Find the lines below that contain the string "corners". Copy each one.

= = =

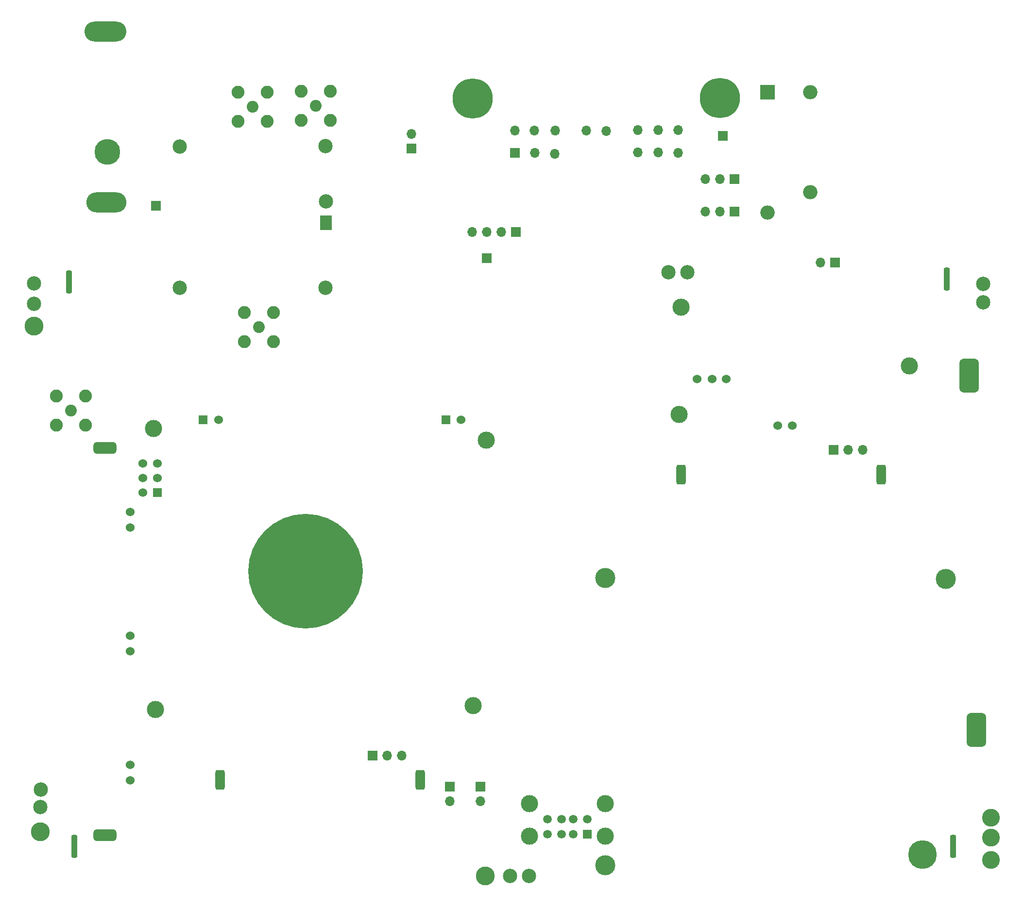
<source format=gbs>
G04 #@! TF.GenerationSoftware,KiCad,Pcbnew,(6.0.1)*
G04 #@! TF.CreationDate,2022-06-09T14:04:08-07:00*
G04 #@! TF.ProjectId,Motherboard_edgeCutsVer,4d6f7468-6572-4626-9f61-72645f656467,rev?*
G04 #@! TF.SameCoordinates,Original*
G04 #@! TF.FileFunction,Soldermask,Bot*
G04 #@! TF.FilePolarity,Negative*
%FSLAX46Y46*%
G04 Gerber Fmt 4.6, Leading zero omitted, Abs format (unit mm)*
G04 Created by KiCad (PCBNEW (6.0.1)) date 2022-06-09 14:04:08*
%MOMM*%
%LPD*%
G01*
G04 APERTURE LIST*
G04 Aperture macros list*
%AMRoundRect*
0 Rectangle with rounded corners*
0 $1 Rounding radius*
0 $2 $3 $4 $5 $6 $7 $8 $9 X,Y pos of 4 corners*
0 Add a 4 corners polygon primitive as box body*
4,1,4,$2,$3,$4,$5,$6,$7,$8,$9,$2,$3,0*
0 Add four circle primitives for the rounded corners*
1,1,$1+$1,$2,$3*
1,1,$1+$1,$4,$5*
1,1,$1+$1,$6,$7*
1,1,$1+$1,$8,$9*
0 Add four rect primitives between the rounded corners*
20,1,$1+$1,$2,$3,$4,$5,0*
20,1,$1+$1,$4,$5,$6,$7,0*
20,1,$1+$1,$6,$7,$8,$9,0*
20,1,$1+$1,$8,$9,$2,$3,0*%
G04 Aperture macros list end*
%ADD10R,1.700000X1.700000*%
%ADD11C,2.050000*%
%ADD12C,2.250000*%
%ADD13R,2.500000X2.500000*%
%ADD14O,2.500000X2.500000*%
%ADD15O,1.700000X1.700000*%
%ADD16C,5.000000*%
%ADD17RoundRect,0.500000X1.500000X-0.500000X1.500000X0.500000X-1.500000X0.500000X-1.500000X-0.500000X0*%
%ADD18C,1.524000*%
%ADD19C,3.300000*%
%ADD20C,2.500000*%
%ADD21RoundRect,0.850000X-0.850000X-2.150000X0.850000X-2.150000X0.850000X2.150000X-0.850000X2.150000X0*%
%ADD22O,7.000000X3.500000*%
%ADD23O,7.300000X3.500000*%
%ADD24C,4.500000*%
%ADD25RoundRect,0.415500X0.415500X-1.315500X0.415500X1.315500X-0.415500X1.315500X-0.415500X-1.315500X0*%
%ADD26RoundRect,0.850000X0.850000X2.150000X-0.850000X2.150000X-0.850000X-2.150000X0.850000X-2.150000X0*%
%ADD27C,3.100000*%
%ADD28C,3.000000*%
%ADD29RoundRect,0.250000X-0.250000X-1.750000X0.250000X-1.750000X0.250000X1.750000X-0.250000X1.750000X0*%
%ADD30C,20.000000*%
%ADD31R,1.524000X1.524000*%
%ADD32R,1.500000X1.500000*%
%ADD33C,1.500000*%
%ADD34C,3.500000*%
%ADD35C,7.000000*%
%ADD36R,2.000000X2.500000*%
G04 APERTURE END LIST*
D10*
X206800000Y-92600000D03*
D11*
X177000000Y-66000000D03*
D12*
X174460000Y-63460000D03*
X179540000Y-63460000D03*
X179540000Y-68540000D03*
X174460000Y-68540000D03*
D13*
X255742500Y-63592500D03*
D14*
X255742500Y-84592500D03*
X263242500Y-81092500D03*
X263242500Y-63592500D03*
D10*
X267500000Y-93300000D03*
D15*
X264960000Y-93300000D03*
D16*
X282800000Y-196600000D03*
D17*
X140300000Y-125650000D03*
X140300000Y-193250000D03*
D18*
X144650000Y-161150000D03*
X144650000Y-158450000D03*
X144700000Y-183650000D03*
X144700000Y-180950000D03*
X144650000Y-136850000D03*
X144650000Y-139550000D03*
D19*
X127895000Y-104442500D03*
D20*
X127895000Y-100542500D03*
X127895000Y-96942500D03*
X238495000Y-95042500D03*
X241795000Y-95056448D03*
X293395000Y-97042500D03*
X293395000Y-100242500D03*
D21*
X290895000Y-113042500D03*
D22*
X140567500Y-82800000D03*
D23*
X140367500Y-53000000D03*
D24*
X140667500Y-74000000D03*
D11*
X134366000Y-119126000D03*
D12*
X131826000Y-116586000D03*
X136906000Y-116586000D03*
X131826000Y-121666000D03*
X136906000Y-121666000D03*
D10*
X267320000Y-126000000D03*
D15*
X269860000Y-126000000D03*
X272400000Y-126000000D03*
D25*
X240700000Y-130300000D03*
X275600000Y-130300000D03*
D10*
X205725000Y-184750000D03*
D15*
X205725000Y-187290000D03*
D10*
X250000000Y-78750000D03*
D15*
X247460000Y-78750000D03*
X244920000Y-78750000D03*
D26*
X292200000Y-174850000D03*
D27*
X294700000Y-190150000D03*
X294700000Y-193650000D03*
X294700000Y-197550000D03*
D20*
X214204026Y-200350000D03*
X210900000Y-200350000D03*
D19*
X206600000Y-200350000D03*
X129000000Y-192650000D03*
D20*
X129000000Y-188350000D03*
X129100000Y-185250000D03*
D28*
X240400000Y-119825000D03*
X240700000Y-101125000D03*
X280500000Y-111325000D03*
D18*
X248600000Y-113625000D03*
X246100000Y-113625000D03*
X260050000Y-121775000D03*
X243500000Y-113625000D03*
X257550000Y-121775000D03*
D29*
X288100000Y-195200000D03*
D28*
X206755000Y-124305000D03*
X148755000Y-122305000D03*
X149055000Y-171305000D03*
D30*
X175255000Y-147205000D03*
D28*
X204455000Y-170605000D03*
D18*
X146855000Y-133505000D03*
X146855000Y-130905000D03*
X146855000Y-128405000D03*
X149455000Y-130905000D03*
D31*
X149455000Y-133505000D03*
D18*
X149455000Y-128405000D03*
X160055000Y-120805000D03*
D31*
X157355000Y-120805000D03*
D18*
X202315000Y-120805000D03*
D31*
X199755000Y-120805000D03*
D10*
X248000000Y-71250000D03*
D32*
X224380000Y-193100000D03*
D33*
X221880000Y-193100000D03*
X219880000Y-193100000D03*
X217380000Y-193100000D03*
X224380000Y-190480000D03*
X221880000Y-190480000D03*
X219880000Y-190480000D03*
X217380000Y-190480000D03*
D28*
X214310000Y-187770000D03*
X214310000Y-193450000D03*
X227450000Y-193450000D03*
X227450000Y-187770000D03*
D10*
X149200000Y-83400000D03*
D34*
X286800000Y-148500000D03*
D10*
X211700000Y-74167500D03*
D15*
X215250000Y-74237500D03*
X218700000Y-74337500D03*
X233200000Y-74137500D03*
X236700000Y-74137500D03*
X240200000Y-74187500D03*
X211700000Y-70287500D03*
X215150000Y-70287500D03*
X218750000Y-70287500D03*
X224200000Y-70337500D03*
X227700000Y-70387500D03*
X233200000Y-70237500D03*
X236700000Y-70237500D03*
X240200000Y-70237500D03*
D35*
X247450000Y-64637500D03*
X204400000Y-64687500D03*
D29*
X134950000Y-195200000D03*
D10*
X200425000Y-184750000D03*
D15*
X200425000Y-187290000D03*
D10*
X186970000Y-179320000D03*
D15*
X189510000Y-179320000D03*
X192050000Y-179320000D03*
D25*
X195250000Y-183620000D03*
X160350000Y-183620000D03*
D10*
X250000000Y-84400000D03*
D15*
X247460000Y-84400000D03*
X244920000Y-84400000D03*
D29*
X287000000Y-96250000D03*
D10*
X211900000Y-88000000D03*
D15*
X209360000Y-88000000D03*
X206820000Y-88000000D03*
X204280000Y-88000000D03*
D29*
X134050000Y-96750000D03*
D10*
X193675000Y-73450000D03*
D15*
X193675000Y-70910000D03*
D34*
X227500000Y-148400000D03*
D20*
X178732000Y-97729000D03*
X153332000Y-73129000D03*
X178732000Y-73029000D03*
X153332000Y-97729000D03*
D36*
X178832000Y-86429000D03*
D20*
X178832000Y-82629000D03*
D11*
X166032000Y-66129000D03*
D12*
X163492000Y-68669000D03*
X163492000Y-63589000D03*
X168572000Y-63589000D03*
X168572000Y-68669000D03*
D11*
X167132000Y-104559000D03*
D12*
X169672000Y-102019000D03*
X169672000Y-107099000D03*
X164592000Y-102019000D03*
X164592000Y-107099000D03*
D34*
X227500000Y-198500000D03*
M02*

</source>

= = =

▶ **OUTPUT OF THE EXERCISE**
0 Rectangle with rounded corners*
0 $2 $3 $4 $5 $6 $7 $8 $9 X,Y pos of 4 corners*
0 Add a 4 corners polygon primitive as box body*
0 Add four circle primitives for the rounded corners*
0 Add four rect primitives between the rounded corners*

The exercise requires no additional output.